* TO-DO ITEM A:
Print the passage of the Gaza news report starting at "The fighting has" and ending at "Israeli-occupied Syrian territory.", word for word.
* TO-DO ITEM B:
According to the Gaza news report, which country recalled its ambassador to protest the Israeli military operation?

JERUSALEM -- Militants in the Hamas-ruled Gaza Strip killed three
Israelis on Thursday in a rocket attack likely to deepen a bruising
Israeli air, naval and artillery offensive against Palestinian rocket
squads.
The casualties were the first in Israel since it launched
its operation on Wednesday with the assassination of Hamas' top military
commander, followed by an onslaught of airstrikes and shelling by tanks
and naval gunboats. Eleven Palestinians, including two children and
seven militants, have been killed and more than 100 wounded in Gaza
since the Israeli operation began.
Few in the Palestinian
territory's largest urban area, Gaza City, came out following the call
for dawn prayers on Thursday, and the only vehicles plying the streets
were ambulances and media cars.
About
400 angry mourners braved the streets, however, to bury Hamas
mastermind Ahmed Jabari, whose body was draped in the green flag of the
Islamic militant Hamas movement. Some fired guns in the air and chanted,
"God is Great, the revenge is coming." When the body was brought into a
mosque for funeral prayers, some tried to touch or kiss it. Others
cried.
Israel said Jabari's assassination was the start of a
broader offensive, launched after days of rocket fire from the coastal
territory. It was Israel's most intense attack on Gaza since its
full-scale war there four years ago.
The fighting has deepened the
instability gripping the Middle East. Egypt recalled its ambassador to
protest the military operation.
Just days earlier, Israel was
drawn into Syria's civil war for the first time, firing missiles into
its northern neighbor for the first time in four decades after stray
mortar fire landed in Israeli-occupied Syrian territory.
Israeli
aircraft, tanks and naval gunboats resumed pounded Gaza early Thursday
and about 60 rockets thudded into southern Israel as terrified residents
on both sides of the frontier holed up in their homes.
Police
spokesman Micky Rosenfeld said two Israeli men and a woman died after a
rocket struck their four-story apartment building in the southern
Israeli town of Kiryat Malachi. A four-year-old boy was seriously
wounded in and two babies lightly wounded in the strike.

* DATASET CONTENT:

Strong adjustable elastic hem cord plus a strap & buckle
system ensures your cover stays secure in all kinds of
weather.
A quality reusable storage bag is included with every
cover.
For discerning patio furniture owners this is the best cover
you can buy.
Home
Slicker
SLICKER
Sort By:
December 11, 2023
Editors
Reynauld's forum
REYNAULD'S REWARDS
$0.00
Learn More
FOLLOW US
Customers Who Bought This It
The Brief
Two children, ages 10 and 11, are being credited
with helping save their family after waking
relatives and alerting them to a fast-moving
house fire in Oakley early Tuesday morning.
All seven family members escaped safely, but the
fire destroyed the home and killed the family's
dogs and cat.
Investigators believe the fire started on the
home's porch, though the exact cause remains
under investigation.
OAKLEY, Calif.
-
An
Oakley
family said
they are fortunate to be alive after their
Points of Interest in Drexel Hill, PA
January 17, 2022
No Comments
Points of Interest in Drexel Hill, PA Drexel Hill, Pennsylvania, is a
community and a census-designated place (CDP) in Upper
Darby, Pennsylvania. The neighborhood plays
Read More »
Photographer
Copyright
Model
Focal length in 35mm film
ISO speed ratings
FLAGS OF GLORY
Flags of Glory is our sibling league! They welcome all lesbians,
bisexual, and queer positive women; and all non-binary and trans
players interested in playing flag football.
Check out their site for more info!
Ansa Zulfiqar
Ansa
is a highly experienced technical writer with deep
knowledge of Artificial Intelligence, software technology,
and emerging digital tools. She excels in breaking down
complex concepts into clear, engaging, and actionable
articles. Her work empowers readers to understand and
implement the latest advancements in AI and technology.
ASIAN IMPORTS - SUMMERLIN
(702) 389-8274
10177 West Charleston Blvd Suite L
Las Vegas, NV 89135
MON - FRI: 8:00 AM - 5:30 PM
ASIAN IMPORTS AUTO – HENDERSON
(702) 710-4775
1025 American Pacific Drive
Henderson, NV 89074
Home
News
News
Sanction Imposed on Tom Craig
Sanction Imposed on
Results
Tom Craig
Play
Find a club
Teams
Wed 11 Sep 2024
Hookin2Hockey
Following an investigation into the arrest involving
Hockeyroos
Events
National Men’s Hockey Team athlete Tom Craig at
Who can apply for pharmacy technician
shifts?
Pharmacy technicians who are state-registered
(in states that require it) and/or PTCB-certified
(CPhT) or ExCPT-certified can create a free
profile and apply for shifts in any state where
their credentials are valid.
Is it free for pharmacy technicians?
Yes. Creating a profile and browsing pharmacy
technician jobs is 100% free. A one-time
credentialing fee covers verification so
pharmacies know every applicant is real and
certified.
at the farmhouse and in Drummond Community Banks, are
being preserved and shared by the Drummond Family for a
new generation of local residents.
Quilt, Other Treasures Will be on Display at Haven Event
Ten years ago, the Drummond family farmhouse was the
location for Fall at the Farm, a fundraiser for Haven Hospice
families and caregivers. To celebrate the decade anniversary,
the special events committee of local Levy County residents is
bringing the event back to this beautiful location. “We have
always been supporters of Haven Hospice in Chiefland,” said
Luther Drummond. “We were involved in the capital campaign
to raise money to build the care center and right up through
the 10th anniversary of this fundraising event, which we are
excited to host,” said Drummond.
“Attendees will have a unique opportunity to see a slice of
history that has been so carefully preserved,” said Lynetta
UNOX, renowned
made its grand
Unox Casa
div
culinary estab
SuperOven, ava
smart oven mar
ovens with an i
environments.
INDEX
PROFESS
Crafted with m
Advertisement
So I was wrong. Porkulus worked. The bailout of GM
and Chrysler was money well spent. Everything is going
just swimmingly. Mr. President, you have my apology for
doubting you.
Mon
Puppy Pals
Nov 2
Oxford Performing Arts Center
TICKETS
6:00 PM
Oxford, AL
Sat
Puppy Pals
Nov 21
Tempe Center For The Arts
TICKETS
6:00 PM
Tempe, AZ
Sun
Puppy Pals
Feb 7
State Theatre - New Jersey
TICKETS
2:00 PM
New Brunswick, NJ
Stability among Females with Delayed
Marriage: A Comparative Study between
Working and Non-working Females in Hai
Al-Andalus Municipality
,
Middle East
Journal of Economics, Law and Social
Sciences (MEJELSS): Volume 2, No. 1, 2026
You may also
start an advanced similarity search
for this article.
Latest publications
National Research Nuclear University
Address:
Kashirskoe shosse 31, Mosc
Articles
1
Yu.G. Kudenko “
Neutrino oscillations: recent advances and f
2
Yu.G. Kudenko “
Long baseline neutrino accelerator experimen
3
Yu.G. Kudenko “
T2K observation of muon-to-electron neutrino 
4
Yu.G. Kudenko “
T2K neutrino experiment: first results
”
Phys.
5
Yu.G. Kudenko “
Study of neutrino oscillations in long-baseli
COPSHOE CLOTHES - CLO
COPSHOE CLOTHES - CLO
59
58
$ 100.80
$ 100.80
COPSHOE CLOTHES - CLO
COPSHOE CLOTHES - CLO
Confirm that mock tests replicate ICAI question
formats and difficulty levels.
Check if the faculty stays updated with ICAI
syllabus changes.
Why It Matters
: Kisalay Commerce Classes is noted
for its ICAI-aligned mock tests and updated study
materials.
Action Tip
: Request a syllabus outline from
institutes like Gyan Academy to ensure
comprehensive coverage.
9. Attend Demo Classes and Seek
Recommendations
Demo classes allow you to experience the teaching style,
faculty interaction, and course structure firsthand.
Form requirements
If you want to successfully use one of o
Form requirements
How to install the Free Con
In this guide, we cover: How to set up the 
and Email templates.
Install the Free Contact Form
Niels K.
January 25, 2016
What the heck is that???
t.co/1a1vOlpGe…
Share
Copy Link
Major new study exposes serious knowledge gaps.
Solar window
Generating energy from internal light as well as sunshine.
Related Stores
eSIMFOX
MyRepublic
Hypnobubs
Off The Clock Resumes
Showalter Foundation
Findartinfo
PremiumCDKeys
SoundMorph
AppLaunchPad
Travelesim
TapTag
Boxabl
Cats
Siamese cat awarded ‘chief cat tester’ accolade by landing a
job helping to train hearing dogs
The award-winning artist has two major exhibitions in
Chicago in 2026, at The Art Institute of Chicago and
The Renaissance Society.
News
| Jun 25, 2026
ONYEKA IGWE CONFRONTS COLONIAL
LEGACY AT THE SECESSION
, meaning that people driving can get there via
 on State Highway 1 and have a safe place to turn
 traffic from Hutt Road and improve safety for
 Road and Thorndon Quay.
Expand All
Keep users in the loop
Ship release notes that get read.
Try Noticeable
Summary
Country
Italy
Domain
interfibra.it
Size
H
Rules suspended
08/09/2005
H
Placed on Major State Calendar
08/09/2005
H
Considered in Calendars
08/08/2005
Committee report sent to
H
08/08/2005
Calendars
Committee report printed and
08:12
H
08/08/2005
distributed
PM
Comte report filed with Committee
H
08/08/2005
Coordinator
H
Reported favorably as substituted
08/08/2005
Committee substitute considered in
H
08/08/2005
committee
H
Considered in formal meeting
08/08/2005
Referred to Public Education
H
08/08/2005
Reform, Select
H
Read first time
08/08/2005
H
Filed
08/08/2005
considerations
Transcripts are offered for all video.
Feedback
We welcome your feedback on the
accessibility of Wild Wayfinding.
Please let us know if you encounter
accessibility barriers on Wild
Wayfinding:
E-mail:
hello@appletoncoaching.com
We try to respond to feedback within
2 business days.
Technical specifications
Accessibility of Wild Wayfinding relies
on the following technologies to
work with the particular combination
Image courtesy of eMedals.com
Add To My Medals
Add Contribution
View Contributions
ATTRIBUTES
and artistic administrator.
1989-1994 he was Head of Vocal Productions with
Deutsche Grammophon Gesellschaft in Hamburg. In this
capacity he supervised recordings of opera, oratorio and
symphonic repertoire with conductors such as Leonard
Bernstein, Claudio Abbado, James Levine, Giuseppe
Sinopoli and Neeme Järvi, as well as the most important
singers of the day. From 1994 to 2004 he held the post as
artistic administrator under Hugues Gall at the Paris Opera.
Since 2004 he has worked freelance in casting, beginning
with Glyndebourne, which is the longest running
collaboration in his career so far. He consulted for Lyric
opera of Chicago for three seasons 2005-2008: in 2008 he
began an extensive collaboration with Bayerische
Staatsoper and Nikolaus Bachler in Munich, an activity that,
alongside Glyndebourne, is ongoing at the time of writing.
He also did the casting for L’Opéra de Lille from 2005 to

* PROBLEM SOLUTION A:
The fighting has deepened the
instability gripping the Middle East. Egypt recalled its ambassador to
protest the military operation.
Just days earlier, Israel was
drawn into Syria's civil war for the first time, firing missiles into
its northern neighbor for the first time in four decades after stray
mortar fire landed in Israeli-occupied Syrian territory.

* PROBLEM SOLUTION B:
Egypt